▶ [Texte fourni]:
□ □ □ □ □ □ □

L’utilisation de surfaces instables durant l’échauffement est une pratique courante chez les athlètes, visant à améliorer la proprioception et l’équilibre.
Toutefois, des recherches suggèrent que cette méthode pourrait, à court terme, détériorer la stabilométrie, c’est-à-dire la capacité des athlètes à maintenir leur équilibre.
Cette détérioration pourrait être attribuée à la fatigue aiguë induite par l’exercice sur support instable.
Des études comme celles de Anderson et Behm ont trouvé que l’activité musculaire, mesurée par l’électromyographie (EMG), était accrue après un exercice effectué dans des conditions instables.
Ces résultats impliquent que l’augmentation immédiate de l’activité musculaire vise à compenser l’instabilité et à aider à maintenir le centre de gravité au-dessus de la base de support, ce qui est une adaptation neuromusculaire visant une meilleure maîtrise posturale.
La prise en compte de ces résultats encourage les entraîneurs, les préparateurs physiques et les kinésithérapeutes à reconnaître que, immédiatement après des exercices sur support instable, la fatigue aiguë rend l’athlète moins stable, ce qui est une information cruciale pour la planification des sessions d’entraînement subséquentes.
Cela implique que, bien que l’intention soit d’accroître la performance et la sécurité, l’effet immédiat d’un échauffement sur surface instable peut être contraire aux attentes, soulignant l’importance d’une approche équilibrée et bien informée lors de la conception des routines d’échauffement.

□ □ □ □ □ □ □

Répondez à ces questions d'après le texte sur l'échauffement sur surface instable.
(a) À quoi la détérioration de la stabilométrie pourrait-elle être attribuée ?
(b) Par quelle méthode l'activité musculaire a-t-elle été mesurée dans les études citées ?
(c) Quels professionnels sont encouragés à tenir compte de ces résultats ?

□ □ □ □ □ □ □

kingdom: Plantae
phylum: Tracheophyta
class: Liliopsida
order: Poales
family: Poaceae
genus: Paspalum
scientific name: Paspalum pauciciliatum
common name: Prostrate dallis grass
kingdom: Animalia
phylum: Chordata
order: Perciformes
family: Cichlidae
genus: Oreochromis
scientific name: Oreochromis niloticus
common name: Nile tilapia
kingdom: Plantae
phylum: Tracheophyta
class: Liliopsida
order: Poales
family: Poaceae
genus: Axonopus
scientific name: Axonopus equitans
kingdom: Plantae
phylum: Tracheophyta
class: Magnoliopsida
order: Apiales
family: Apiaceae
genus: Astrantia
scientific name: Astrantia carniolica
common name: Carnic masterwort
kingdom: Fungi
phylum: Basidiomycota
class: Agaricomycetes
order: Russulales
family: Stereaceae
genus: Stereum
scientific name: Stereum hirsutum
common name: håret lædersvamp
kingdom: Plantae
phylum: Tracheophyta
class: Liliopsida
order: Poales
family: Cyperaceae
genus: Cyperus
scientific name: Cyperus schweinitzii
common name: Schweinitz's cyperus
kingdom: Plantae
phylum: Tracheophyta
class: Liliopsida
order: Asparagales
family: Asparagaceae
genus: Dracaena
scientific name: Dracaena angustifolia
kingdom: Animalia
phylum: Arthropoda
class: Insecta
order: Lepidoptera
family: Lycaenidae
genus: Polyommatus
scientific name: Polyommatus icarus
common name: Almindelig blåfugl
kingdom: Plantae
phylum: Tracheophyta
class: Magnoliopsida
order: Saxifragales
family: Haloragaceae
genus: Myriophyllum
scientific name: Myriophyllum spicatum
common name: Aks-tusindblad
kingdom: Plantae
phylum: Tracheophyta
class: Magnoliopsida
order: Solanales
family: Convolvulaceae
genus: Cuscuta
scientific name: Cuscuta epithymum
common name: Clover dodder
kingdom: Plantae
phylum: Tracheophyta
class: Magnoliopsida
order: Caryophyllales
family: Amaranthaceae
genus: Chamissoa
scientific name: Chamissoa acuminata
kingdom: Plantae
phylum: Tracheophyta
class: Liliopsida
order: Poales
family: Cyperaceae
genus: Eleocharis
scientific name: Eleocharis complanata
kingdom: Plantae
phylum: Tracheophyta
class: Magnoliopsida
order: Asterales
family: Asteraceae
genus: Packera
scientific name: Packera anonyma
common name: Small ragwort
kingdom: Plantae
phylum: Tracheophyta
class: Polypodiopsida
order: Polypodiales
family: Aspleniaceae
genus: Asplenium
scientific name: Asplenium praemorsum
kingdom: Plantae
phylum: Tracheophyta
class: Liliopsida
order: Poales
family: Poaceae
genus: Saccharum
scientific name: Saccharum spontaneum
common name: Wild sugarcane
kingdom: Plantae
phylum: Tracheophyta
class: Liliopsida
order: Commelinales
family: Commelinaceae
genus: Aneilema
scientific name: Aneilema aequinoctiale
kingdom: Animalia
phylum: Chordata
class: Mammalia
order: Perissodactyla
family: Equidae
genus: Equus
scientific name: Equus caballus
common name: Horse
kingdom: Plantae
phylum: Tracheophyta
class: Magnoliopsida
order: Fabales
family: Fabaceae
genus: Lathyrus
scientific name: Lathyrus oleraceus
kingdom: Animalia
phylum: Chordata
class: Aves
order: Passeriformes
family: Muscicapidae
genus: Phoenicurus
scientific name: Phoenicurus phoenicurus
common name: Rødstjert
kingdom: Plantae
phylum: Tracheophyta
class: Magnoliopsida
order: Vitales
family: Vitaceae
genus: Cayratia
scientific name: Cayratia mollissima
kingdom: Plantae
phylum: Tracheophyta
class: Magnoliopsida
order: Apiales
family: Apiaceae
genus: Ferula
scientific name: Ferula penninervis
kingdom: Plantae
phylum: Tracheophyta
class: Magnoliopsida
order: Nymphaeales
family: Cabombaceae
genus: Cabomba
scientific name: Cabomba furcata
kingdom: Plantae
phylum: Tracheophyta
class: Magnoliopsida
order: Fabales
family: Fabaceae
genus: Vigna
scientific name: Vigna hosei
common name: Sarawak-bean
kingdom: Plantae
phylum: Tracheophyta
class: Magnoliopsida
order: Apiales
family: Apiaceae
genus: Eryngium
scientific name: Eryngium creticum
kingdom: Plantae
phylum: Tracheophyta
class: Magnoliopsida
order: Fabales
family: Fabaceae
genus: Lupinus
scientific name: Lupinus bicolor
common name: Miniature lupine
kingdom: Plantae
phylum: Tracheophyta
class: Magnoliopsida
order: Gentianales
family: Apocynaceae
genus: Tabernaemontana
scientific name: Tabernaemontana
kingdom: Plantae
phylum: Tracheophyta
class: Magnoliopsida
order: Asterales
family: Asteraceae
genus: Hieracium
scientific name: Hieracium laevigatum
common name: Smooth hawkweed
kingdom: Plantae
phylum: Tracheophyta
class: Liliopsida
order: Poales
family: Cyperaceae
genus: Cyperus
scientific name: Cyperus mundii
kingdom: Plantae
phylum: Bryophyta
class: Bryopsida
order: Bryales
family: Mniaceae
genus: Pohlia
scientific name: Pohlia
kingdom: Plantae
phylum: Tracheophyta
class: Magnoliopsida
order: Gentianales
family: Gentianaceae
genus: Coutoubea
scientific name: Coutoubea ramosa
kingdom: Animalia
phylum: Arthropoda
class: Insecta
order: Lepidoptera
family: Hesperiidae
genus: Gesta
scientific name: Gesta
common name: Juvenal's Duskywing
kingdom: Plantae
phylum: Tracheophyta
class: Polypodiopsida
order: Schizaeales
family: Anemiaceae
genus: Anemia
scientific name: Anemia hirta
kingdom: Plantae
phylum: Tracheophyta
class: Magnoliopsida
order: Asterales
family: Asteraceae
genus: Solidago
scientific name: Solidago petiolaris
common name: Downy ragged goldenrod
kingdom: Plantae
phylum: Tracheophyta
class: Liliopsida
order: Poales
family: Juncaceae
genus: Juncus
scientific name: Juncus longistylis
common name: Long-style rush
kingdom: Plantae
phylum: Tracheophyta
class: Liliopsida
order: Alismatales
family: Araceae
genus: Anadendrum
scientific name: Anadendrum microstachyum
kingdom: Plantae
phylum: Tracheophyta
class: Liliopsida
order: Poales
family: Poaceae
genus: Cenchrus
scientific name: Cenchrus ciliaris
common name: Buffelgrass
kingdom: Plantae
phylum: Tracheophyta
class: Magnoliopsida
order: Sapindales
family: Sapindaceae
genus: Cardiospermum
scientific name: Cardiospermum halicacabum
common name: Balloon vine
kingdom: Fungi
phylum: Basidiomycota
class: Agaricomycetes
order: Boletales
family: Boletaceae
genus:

□ □ □ □ □ □ □

▶ [Résultat attendu]:
(a) À la fatigue aiguë induite par l'exercice sur support instable.
(b) Par l'électromyographie (EMG).
(c) Les entraîneurs, les préparateurs physiques et les kinésithérapeutes.